The unprecedented impact that COVID-19 has had on daily life include a large effect on athletics programs, virtually stopping the world of sports. Wilkinson noted that particularly on the collegiate level, members of sports teams can certainly use this as a learning moment.
“I think that for any athlete now, we have a unique perspective that most people did not have prior to COVID-19,” Wilkinson said. “I hope that everybody is able to take this experience and learn from that and appreciate those moments that you have, the good [and] the bad.”
The pandemic has left many in difficult situations, but responding to the unforeseen event will be critical for all individuals.
“Oftentimes, we do not get to control a lot of the things that happen to us in our lives and nobody would’ve thought we would be in this position,” Hardin said. “But how we choose to respond and choose our perspective is going to be the difference for [Wilkinson] and how she moves forward.”
Wilkinson will be continuing her education at the University of Louisville School of Medicine, a dream of hers.
“I do not get to take advantage of an extra year of eligibility, but it is for the best,” Wilkinson said. “It has always been the plan and always been my dream to go to medical school, and that’s where I will be heading.”

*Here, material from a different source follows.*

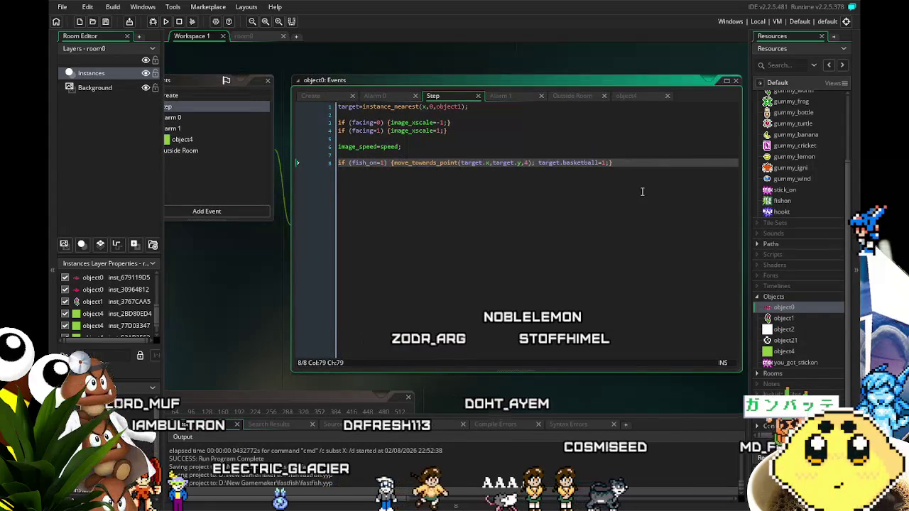
key("Return")
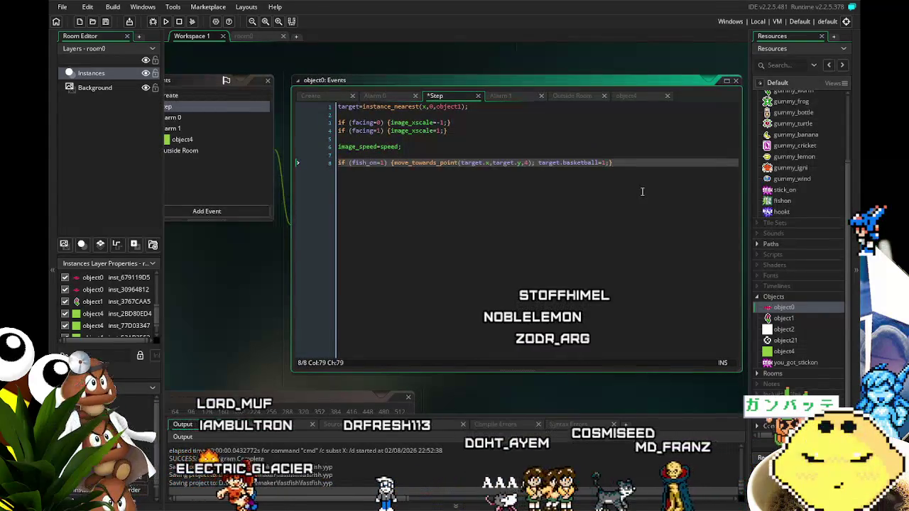
key("Left")
type("s")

With the exception of Wilkinson, Virginia Softball anticipates the return of the rest of the squad next season. Having shown definite improvement in the 2020 season, the Cavaliers are determined to maintain an upward trend as they return next season. Many players will also have increased experience under their belts providing for more leadership in the bullpen and more maturity on the field.
“Next steps for us look like maturity, constant pursuit of development and getting more W’s on the board,” Hardin said. “I think that’ll be an after-effect of the work they are doing right now.”